Once you've installed Lightroom Classic, you can open the app on your computer.
At first glance, you'll see that the Lightroom window has four sections.
The left pane displays a thumbnail of the image you have selected and provides some information about its place in the catalog.
The center pane displays the image you have selected.
The right pane contains the controls you'll use to manage your images.
Finally, the filmstrip along the bottom displays thumbnails of all the images in the catalog, and you can scroll through it to find the image you want to work with.
We'll get into all of that in a later lesson, but for now, we'll do some one-time work to make sure your images stay organized. Your camera names each image it takes, usually with something like "DSCR" followed by a sequential image number. That's fine as far as it goes, but it doesn't give you very much meaningful information to help you remember and retrieve the image later on. When we import images from the camera into a Lightroom catalog, we want meaningful filenames that tell us a bit more about what the image is of and where we can find it.
In Lightroom, select File from the menu bar at the top of the Lightroom window.
Scroll to Auto Import.

ACTIONS TO TAKE:
- 1) List the four sections of the Lightroom window described in the Lightroom Classic walkthrough above.
- 2) According to the Lightroom Classic walkthrough above, what name does a camera usually give each image it takes?
- 3) Resume the Lightroom Classic walkthrough above, starting after its final step.

GIVEN RECORDS:
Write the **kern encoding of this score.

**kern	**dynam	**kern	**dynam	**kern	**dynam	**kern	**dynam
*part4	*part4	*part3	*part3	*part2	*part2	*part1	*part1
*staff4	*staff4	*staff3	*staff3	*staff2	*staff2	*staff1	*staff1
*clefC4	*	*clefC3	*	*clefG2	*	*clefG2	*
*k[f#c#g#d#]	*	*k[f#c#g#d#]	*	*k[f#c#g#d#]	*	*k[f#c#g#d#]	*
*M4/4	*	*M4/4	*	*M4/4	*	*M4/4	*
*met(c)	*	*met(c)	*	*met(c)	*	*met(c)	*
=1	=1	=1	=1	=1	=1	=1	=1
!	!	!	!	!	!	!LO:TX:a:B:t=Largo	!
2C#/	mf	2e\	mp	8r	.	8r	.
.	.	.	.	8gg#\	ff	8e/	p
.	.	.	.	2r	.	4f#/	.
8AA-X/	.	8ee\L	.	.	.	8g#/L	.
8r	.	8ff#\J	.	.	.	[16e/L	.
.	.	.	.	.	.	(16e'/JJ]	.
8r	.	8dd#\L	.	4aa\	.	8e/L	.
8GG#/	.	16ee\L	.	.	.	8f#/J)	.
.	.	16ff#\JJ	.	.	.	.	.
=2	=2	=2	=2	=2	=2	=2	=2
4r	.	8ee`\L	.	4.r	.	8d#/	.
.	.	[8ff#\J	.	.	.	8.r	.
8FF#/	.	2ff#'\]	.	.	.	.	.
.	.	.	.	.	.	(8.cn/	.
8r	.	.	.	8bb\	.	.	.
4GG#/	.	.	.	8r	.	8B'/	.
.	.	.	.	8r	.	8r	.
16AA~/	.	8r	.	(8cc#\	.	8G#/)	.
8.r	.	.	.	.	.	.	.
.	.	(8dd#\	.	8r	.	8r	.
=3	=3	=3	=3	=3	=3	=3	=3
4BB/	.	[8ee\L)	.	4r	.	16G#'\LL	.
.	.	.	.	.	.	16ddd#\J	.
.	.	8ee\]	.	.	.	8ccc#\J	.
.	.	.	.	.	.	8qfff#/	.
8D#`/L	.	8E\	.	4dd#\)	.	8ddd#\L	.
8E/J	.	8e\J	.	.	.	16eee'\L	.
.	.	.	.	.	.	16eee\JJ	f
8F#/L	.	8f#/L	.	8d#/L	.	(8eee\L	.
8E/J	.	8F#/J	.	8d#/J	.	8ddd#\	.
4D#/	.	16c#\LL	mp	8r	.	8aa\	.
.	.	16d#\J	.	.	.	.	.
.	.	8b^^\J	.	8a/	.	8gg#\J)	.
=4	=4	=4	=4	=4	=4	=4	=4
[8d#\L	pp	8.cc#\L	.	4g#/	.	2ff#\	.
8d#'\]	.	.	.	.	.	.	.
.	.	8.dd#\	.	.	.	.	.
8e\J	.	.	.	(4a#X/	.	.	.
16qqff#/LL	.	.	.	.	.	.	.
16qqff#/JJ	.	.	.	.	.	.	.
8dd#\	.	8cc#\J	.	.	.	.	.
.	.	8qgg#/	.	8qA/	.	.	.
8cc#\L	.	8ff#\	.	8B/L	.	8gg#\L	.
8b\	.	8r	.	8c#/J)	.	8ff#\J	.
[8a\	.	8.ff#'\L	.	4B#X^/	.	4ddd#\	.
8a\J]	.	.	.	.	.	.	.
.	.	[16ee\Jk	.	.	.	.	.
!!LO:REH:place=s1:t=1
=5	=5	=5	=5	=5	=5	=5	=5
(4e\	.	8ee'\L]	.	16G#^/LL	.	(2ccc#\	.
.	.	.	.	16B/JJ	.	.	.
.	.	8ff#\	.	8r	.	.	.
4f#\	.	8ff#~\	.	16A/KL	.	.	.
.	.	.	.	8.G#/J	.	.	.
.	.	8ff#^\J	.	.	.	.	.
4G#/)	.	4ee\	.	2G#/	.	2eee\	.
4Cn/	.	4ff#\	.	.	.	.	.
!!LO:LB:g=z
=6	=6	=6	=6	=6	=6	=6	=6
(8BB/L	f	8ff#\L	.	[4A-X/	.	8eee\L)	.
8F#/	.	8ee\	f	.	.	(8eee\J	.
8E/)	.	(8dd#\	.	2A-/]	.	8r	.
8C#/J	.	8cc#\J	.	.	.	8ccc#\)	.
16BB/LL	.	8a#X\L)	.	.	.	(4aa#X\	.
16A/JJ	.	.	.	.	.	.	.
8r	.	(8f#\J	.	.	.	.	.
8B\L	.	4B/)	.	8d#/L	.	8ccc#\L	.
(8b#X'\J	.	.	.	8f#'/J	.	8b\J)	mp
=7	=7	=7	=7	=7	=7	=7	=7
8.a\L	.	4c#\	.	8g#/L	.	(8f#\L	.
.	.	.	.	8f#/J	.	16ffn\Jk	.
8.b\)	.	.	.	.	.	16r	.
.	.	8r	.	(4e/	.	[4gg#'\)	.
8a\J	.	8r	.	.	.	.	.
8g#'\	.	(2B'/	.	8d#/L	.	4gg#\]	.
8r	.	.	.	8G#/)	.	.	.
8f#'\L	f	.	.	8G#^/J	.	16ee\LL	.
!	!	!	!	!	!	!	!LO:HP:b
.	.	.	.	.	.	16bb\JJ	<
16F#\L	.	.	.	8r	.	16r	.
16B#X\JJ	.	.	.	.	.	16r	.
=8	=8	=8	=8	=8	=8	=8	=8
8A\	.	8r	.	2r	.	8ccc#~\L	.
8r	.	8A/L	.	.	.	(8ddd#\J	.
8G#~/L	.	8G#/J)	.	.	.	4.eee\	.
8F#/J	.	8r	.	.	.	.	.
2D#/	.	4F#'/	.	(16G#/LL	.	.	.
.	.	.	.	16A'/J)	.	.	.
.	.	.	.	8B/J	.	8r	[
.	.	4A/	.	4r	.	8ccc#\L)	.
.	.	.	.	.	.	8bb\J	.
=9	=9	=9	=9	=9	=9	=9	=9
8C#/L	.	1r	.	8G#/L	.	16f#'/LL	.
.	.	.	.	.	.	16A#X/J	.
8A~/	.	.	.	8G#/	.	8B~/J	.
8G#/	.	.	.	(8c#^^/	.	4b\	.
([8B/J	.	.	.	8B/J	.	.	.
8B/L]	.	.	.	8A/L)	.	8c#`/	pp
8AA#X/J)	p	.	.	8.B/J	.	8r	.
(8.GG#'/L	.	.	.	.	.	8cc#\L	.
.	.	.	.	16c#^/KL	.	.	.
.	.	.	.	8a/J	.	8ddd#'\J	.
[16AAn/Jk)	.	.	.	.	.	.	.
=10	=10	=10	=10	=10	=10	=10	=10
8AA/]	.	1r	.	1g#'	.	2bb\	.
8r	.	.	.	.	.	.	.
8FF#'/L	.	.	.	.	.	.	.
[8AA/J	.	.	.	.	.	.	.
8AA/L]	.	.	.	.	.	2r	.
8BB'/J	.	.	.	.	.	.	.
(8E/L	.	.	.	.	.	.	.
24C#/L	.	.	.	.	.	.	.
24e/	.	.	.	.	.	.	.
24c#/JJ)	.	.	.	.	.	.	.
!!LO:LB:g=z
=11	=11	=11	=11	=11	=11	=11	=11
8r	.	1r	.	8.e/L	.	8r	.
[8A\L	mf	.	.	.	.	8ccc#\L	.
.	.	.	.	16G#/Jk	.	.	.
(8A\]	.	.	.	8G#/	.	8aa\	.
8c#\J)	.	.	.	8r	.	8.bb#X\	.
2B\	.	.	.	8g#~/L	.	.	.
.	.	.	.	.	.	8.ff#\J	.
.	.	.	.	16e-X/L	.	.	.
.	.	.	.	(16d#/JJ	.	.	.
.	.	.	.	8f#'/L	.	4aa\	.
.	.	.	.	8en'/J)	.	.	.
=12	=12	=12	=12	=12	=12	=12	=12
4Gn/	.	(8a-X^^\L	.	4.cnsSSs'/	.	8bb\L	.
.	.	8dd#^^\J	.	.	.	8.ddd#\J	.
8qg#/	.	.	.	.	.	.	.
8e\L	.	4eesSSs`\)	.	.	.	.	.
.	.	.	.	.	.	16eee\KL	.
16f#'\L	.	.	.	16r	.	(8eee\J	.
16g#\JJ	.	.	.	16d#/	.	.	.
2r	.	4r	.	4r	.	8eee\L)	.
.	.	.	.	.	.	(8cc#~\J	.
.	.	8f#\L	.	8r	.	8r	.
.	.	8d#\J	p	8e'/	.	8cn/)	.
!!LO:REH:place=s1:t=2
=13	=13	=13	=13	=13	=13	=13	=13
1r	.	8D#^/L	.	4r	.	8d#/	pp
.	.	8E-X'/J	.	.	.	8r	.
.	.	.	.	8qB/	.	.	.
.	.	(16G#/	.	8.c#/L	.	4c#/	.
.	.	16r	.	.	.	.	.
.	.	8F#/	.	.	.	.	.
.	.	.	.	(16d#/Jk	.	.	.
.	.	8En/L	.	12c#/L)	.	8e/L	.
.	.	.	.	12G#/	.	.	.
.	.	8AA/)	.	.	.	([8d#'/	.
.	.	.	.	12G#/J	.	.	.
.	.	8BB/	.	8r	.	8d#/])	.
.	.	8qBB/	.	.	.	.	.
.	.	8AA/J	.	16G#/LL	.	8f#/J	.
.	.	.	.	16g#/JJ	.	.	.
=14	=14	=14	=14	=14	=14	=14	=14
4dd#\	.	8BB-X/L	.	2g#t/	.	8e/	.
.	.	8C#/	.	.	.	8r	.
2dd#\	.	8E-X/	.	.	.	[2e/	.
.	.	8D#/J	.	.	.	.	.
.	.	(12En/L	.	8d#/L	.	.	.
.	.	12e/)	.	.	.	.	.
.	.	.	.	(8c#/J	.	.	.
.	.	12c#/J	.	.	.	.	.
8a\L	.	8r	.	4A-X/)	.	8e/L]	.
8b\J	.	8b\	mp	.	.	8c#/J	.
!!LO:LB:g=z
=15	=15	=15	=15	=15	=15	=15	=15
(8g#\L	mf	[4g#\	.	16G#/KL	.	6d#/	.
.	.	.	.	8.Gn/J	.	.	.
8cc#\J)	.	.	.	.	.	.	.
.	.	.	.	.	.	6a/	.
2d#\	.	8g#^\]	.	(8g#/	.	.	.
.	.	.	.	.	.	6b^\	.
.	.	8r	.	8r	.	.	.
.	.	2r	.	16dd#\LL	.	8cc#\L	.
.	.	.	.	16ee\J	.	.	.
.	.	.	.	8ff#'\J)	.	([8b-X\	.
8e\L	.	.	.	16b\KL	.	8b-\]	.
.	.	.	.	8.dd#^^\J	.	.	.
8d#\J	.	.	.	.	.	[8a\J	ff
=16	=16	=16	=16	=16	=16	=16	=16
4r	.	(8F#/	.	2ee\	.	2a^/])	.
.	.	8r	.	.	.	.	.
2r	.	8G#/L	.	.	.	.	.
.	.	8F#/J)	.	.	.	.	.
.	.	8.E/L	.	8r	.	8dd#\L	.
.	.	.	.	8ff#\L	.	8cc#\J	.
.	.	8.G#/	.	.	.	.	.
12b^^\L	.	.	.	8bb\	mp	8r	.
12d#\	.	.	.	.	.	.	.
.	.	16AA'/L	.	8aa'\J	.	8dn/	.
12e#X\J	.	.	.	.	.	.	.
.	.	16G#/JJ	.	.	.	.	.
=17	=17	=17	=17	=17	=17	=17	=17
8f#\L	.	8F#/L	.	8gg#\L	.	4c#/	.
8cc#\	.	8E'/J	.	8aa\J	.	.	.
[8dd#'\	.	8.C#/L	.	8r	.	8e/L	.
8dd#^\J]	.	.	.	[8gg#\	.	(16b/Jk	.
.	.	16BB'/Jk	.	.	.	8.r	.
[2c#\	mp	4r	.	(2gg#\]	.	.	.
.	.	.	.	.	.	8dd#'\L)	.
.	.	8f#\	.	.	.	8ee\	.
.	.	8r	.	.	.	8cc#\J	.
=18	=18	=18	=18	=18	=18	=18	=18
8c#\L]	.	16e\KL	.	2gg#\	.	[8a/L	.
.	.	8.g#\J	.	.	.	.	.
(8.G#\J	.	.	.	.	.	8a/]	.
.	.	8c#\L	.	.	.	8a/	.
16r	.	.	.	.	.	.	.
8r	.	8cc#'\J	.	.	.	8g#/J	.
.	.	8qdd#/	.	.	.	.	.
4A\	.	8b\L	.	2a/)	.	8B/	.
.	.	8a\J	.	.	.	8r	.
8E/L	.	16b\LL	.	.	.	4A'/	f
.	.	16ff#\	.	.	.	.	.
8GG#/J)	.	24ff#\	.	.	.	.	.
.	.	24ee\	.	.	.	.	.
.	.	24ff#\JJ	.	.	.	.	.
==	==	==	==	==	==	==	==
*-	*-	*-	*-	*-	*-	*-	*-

EXERCISE RESULTS:
- 1)
- The left pane
- The center pane
- The right pane
- The filmstrip along the bottom

- 2) Usually something like "DSCR" followed by a sequential image number.

- 3)
On the pop-out menu, click on Auto Import Settings. This will open a new window with the title Auto Import Settings at the top. In this window, you'll see a panel for File Naming. Click on the blue up/down arrow icon next to the words File Naming, and on the menu that appears, scroll to and click on Edit.
That will bring up the Filename Template Editor, where you will create a template to rename imported images with the naming convention we talked about at the beginning of this lesson. This is the backbone of your file organization that will enable you to find any image quickly.
The first part of the filename should be Numbering. Choose the option that says "Sequence #" and make sure to choose the option that gives you four digits to work with. Click the Insert button.
You should see a blue bar with "Sequence # (0001)" appear in the box at the top of the template editor window. Type an underscore after that blue bar. At the bottom of the template editor window, find Custom Text and click the Insert button. A blue bar with "Custom Text" on it will appear next to your underscore. Type an underscore after that blue bar. Lastly, under the Additional panel, choose Date (YYMMDD) and click the Insert button.
Now, you need to save this template. At the top of the Filename Template Editor, click on the blue up/down arrow in the bar next to the word Preset. In the pop-up menu that opens, scroll to and click on Save Current Settings as New Preset.
This will open a small window called New Preset, where you can give your present a name. I suggest "my filenaming," or something like that. Click the Create button in the bottom right corner of the New Preset window, and you're done!
(Well, as soon as you click the Done button in the bottom right corner of the Filename Template Editor.)
With the file structure you've created on your hard drive and the naming template you've created in Lightroom, you now have the tools you need to be able to find any image anytime in a matter of seconds. Awesome!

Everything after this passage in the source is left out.